Alfalfa Offers Great Nitrogen Fixation, Storage Benefits
By Daniel Wiersma, DuPont Pioneer livestock information manager
Alfalfa not only provides extremely valuable, high-protein forage for livestock, it also fixes substantial amounts of nitrogen (N), much of which is stored in the crown and roots. When alfalfa stands are rotated into another crop, such as corn, this stored N is released and becomes available for the new crop to use.
Alfalfa fixes more nitrogen than any legume crop. In fact, a stand can fix as much as 300 pounds of N per acre per year. It uses much of this nitrogen to produce protein in the plant, which growers can harvest and feed to livestock.
In addition to the ability to fix N from the atmosphere, alfalfa is an aggressive scavenger of N in the soil. Water draining from alfalfa fields has been found to contain lower levels of N than runoff from fields containing other crops.

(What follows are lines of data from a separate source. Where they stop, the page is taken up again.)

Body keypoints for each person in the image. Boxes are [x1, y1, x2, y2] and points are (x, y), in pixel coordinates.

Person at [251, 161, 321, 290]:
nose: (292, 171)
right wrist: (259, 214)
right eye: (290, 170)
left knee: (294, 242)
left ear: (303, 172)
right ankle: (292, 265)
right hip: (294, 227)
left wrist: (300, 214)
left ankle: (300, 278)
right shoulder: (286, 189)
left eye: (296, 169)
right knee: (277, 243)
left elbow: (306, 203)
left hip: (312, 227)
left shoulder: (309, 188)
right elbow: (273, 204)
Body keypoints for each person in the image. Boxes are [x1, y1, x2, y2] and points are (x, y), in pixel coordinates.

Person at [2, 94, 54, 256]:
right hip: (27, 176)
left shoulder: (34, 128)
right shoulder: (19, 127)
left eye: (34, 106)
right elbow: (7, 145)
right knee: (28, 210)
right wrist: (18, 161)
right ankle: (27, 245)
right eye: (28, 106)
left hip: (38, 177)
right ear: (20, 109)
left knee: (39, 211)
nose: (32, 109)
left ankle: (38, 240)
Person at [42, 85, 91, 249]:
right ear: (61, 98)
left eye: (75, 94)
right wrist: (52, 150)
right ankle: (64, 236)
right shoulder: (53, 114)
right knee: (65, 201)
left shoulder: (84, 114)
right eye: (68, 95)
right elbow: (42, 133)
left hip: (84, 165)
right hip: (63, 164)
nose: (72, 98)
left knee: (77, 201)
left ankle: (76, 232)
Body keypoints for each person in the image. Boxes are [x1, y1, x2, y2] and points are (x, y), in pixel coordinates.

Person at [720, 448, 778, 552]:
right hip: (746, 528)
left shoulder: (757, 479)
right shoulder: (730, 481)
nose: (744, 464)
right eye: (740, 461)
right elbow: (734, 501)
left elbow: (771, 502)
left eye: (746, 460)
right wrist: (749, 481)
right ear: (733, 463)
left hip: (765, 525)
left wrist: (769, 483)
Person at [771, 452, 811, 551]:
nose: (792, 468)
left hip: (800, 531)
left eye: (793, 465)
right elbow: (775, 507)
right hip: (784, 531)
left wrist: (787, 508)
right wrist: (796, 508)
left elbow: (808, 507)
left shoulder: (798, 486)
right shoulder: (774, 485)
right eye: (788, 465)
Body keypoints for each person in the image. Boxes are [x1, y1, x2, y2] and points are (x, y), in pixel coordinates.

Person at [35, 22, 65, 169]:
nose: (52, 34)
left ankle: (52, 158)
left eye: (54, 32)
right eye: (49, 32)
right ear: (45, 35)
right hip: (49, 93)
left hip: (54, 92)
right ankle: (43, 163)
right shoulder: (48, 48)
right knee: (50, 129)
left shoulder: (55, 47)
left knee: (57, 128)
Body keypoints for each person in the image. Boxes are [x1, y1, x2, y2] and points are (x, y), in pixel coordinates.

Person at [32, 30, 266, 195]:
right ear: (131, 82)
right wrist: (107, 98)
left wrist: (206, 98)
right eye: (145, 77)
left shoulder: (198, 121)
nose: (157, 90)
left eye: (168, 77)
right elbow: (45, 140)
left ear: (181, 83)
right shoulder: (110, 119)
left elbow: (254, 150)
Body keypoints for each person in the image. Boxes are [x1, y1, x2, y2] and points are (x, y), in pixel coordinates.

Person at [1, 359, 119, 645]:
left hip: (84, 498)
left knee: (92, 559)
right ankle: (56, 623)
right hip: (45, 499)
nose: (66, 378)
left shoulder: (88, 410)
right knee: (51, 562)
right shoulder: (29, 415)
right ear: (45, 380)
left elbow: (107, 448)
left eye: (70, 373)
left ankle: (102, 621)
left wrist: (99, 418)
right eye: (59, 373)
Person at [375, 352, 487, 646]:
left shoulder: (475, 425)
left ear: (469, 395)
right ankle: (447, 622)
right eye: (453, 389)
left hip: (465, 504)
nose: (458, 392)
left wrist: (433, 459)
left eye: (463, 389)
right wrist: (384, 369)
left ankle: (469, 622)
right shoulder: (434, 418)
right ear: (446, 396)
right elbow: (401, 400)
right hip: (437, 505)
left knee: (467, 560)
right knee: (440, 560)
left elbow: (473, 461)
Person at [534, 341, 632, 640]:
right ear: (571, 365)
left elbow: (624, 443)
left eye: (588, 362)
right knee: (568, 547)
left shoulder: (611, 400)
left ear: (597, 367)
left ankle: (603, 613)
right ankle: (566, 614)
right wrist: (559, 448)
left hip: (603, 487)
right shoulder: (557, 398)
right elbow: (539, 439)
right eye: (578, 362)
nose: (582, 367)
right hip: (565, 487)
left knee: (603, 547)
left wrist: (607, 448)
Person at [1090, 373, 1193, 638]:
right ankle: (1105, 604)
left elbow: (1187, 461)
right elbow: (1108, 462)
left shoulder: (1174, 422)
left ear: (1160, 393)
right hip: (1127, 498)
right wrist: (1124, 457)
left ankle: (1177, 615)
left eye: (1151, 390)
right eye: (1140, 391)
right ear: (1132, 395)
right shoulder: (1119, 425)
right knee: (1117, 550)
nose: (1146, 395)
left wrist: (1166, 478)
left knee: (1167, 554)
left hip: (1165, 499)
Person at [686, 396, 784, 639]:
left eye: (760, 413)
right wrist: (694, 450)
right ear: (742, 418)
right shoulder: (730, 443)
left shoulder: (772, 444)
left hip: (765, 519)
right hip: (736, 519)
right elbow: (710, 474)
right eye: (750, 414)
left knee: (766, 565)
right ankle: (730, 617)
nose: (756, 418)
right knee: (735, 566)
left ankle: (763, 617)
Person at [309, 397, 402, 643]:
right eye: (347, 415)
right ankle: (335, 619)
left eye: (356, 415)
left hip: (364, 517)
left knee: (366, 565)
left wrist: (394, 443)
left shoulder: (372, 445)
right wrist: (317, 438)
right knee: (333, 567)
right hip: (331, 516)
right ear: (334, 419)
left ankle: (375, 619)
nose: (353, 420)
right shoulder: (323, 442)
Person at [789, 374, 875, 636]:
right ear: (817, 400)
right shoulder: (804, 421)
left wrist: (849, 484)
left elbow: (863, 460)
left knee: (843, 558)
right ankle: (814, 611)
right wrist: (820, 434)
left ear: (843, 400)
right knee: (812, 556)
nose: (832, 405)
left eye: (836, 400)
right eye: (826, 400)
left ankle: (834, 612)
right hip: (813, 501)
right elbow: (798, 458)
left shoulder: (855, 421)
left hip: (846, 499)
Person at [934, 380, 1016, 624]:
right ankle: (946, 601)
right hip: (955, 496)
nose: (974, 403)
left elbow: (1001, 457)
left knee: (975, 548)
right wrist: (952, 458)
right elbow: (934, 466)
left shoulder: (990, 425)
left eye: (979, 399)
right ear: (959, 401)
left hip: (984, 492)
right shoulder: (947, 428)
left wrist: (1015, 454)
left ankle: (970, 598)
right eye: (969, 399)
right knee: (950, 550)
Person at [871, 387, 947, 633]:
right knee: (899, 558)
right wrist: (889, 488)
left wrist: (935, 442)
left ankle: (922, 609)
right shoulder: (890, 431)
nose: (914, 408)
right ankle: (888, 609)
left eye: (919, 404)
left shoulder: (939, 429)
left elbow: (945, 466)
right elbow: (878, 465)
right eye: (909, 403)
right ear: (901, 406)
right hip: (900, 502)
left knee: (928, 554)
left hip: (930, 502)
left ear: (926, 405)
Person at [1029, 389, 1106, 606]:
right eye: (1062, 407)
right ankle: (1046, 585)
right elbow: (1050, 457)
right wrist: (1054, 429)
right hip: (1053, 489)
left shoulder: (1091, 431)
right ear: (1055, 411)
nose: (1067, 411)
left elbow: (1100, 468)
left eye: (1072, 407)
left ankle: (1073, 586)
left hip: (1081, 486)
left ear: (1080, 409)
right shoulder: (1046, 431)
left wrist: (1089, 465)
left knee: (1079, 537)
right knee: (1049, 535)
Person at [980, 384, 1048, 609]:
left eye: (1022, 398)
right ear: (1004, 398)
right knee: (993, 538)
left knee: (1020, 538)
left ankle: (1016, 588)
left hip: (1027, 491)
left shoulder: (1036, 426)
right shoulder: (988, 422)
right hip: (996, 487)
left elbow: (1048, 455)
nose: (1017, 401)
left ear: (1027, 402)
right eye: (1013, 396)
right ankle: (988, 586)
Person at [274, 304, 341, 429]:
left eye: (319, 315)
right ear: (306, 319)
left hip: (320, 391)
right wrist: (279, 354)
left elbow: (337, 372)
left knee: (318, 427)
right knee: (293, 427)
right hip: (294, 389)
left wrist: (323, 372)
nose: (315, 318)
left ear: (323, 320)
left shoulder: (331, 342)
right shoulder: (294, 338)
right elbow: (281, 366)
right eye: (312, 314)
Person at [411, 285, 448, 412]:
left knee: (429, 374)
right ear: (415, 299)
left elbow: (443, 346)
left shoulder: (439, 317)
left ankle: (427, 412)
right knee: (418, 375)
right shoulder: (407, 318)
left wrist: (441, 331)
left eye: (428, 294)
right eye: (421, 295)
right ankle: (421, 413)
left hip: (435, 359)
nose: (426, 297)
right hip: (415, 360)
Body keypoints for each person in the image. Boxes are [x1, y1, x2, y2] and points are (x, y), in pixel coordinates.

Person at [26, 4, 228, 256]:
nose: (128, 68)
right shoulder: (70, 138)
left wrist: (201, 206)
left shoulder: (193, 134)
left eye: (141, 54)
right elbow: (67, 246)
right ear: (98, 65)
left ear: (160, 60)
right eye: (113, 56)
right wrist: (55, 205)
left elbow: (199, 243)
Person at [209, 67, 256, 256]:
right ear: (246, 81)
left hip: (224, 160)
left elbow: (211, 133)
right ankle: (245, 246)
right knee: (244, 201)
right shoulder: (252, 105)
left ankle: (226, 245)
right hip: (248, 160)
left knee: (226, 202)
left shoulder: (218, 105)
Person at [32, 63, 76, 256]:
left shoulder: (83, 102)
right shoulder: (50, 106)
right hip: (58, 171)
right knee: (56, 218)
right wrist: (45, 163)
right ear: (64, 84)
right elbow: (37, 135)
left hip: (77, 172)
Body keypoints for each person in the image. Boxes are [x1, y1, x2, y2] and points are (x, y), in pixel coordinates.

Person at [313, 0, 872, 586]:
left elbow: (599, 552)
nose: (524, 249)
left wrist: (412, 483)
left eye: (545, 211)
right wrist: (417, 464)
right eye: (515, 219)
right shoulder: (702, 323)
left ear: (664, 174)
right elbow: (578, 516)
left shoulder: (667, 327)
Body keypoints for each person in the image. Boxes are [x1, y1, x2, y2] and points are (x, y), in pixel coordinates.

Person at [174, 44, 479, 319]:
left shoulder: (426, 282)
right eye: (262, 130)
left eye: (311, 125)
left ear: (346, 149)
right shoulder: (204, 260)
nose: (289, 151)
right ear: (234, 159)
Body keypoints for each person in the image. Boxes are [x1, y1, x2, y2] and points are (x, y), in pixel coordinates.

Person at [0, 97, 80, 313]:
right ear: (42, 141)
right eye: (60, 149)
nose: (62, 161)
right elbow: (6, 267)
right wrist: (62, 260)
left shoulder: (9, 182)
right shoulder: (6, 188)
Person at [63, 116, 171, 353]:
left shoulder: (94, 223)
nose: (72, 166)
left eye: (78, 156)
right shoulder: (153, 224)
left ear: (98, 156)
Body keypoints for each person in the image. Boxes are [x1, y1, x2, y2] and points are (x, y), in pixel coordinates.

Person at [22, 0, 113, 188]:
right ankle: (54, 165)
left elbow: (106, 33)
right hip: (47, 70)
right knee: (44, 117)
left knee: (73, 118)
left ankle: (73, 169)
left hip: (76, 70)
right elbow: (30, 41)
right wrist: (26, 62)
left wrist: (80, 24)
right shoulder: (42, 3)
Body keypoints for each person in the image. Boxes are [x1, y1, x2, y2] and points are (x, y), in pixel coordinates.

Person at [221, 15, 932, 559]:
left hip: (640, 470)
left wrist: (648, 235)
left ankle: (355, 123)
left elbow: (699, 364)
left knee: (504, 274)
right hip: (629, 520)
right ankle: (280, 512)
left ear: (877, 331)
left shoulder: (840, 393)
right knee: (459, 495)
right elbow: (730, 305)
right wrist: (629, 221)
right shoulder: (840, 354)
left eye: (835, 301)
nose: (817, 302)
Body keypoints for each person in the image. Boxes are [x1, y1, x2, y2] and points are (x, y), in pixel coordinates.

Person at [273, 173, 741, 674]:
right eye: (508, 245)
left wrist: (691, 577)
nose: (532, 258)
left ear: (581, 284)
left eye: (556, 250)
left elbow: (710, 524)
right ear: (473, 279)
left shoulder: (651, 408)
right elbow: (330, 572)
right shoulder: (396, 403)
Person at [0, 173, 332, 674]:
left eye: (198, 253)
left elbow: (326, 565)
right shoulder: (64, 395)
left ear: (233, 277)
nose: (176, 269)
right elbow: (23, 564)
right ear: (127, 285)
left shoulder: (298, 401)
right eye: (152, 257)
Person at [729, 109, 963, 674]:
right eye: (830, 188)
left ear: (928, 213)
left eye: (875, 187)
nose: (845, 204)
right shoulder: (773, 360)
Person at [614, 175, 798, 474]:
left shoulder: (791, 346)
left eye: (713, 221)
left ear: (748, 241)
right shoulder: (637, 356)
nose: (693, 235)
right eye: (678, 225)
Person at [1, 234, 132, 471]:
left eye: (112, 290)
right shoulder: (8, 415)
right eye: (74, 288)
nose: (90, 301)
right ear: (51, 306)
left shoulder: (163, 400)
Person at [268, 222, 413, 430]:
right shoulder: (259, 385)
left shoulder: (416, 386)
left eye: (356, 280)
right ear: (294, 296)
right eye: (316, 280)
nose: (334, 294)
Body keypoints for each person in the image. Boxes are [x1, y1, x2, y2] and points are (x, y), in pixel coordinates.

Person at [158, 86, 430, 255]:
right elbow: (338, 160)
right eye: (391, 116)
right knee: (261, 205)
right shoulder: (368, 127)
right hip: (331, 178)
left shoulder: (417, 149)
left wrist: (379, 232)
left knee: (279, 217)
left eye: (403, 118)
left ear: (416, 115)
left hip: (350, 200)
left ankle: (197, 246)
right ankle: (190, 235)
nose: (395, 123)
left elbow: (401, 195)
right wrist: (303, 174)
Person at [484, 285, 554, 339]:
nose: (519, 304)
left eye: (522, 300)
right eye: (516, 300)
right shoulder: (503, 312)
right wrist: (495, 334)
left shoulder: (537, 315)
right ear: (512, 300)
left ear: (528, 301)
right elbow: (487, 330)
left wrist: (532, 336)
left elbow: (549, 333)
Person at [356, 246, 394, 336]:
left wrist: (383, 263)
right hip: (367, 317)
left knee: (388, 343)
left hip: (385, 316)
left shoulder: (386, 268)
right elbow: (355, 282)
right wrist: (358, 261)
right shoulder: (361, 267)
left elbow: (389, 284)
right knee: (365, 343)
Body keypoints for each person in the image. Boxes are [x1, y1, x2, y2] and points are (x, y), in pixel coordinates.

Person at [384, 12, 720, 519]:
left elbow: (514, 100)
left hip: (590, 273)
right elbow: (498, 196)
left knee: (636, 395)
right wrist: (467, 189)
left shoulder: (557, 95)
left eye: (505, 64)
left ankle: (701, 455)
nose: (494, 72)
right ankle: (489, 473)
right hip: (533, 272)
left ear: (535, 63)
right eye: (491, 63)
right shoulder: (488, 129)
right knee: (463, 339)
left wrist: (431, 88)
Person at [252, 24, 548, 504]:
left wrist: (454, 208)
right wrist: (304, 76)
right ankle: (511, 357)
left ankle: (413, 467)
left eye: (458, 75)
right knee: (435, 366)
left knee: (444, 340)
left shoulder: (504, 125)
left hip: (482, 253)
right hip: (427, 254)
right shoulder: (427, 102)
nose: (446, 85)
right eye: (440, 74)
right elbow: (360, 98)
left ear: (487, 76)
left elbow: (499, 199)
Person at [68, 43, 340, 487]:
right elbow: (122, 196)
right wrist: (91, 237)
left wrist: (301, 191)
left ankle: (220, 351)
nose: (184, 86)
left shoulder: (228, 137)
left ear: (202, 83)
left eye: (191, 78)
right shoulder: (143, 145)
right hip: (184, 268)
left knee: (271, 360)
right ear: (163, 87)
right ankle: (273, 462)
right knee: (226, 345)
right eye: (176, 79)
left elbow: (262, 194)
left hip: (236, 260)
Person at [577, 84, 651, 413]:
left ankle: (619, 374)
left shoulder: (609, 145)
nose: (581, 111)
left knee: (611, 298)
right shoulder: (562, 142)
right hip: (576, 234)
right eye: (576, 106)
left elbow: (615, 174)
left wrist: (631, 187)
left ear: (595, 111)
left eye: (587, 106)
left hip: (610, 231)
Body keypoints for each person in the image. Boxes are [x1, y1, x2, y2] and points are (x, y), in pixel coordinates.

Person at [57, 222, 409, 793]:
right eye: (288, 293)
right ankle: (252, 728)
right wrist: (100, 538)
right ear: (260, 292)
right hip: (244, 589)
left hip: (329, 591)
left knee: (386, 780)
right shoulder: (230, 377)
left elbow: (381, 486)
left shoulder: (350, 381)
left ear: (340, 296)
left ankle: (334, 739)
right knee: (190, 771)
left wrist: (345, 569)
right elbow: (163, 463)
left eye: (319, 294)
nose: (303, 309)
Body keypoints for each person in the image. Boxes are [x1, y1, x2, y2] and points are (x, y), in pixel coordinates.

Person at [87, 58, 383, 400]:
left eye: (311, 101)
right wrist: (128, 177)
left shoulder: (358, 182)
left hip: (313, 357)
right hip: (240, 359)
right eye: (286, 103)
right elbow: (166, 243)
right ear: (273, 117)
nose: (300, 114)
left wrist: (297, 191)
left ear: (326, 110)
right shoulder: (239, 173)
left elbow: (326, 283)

Another benefit of alfalfa is its effect on the soil. Alfalfa produces deep, fibrous roots, with up to five feet of root growth per year, extending 10 to 15 feet or more below ground. These roots cut deep channels in the soil, improving drainage and air circulation within the soil. This allows deeper microbial activity and helps the subsequent crops produce deeper root systems.
As the alfalfa crop dies, the roots decay, releasing stored N into the soil for the succeeding crop. If a grower plants corn after plowing up an alfalfa stand, the corn usually won't require supplemental N. In fact, if the grower keeps the field in corn a second year, residual N from the alfalfa stand often can supply a large share - about half - of that crop's needs.
The residual N from an alfalfa stand can affect crops in that field for up to five years. The benefit for corn can be from 10 to 20 extra bushels per in the first and second years, with benefits still present but decreasing over the next two or three years.
Growers should take advantage of alfalfa's unrivaled ability to fix N, saving fertilizer costs when rotating fields to corn or other crops.
The foregoing is provided for informational purposes only. Please consult with your nutritionist or veterinarian for suggestions specific to your operation. Product performance is variable and subject to a variety of environmental, disease, and pest pressures. Individual results may vary.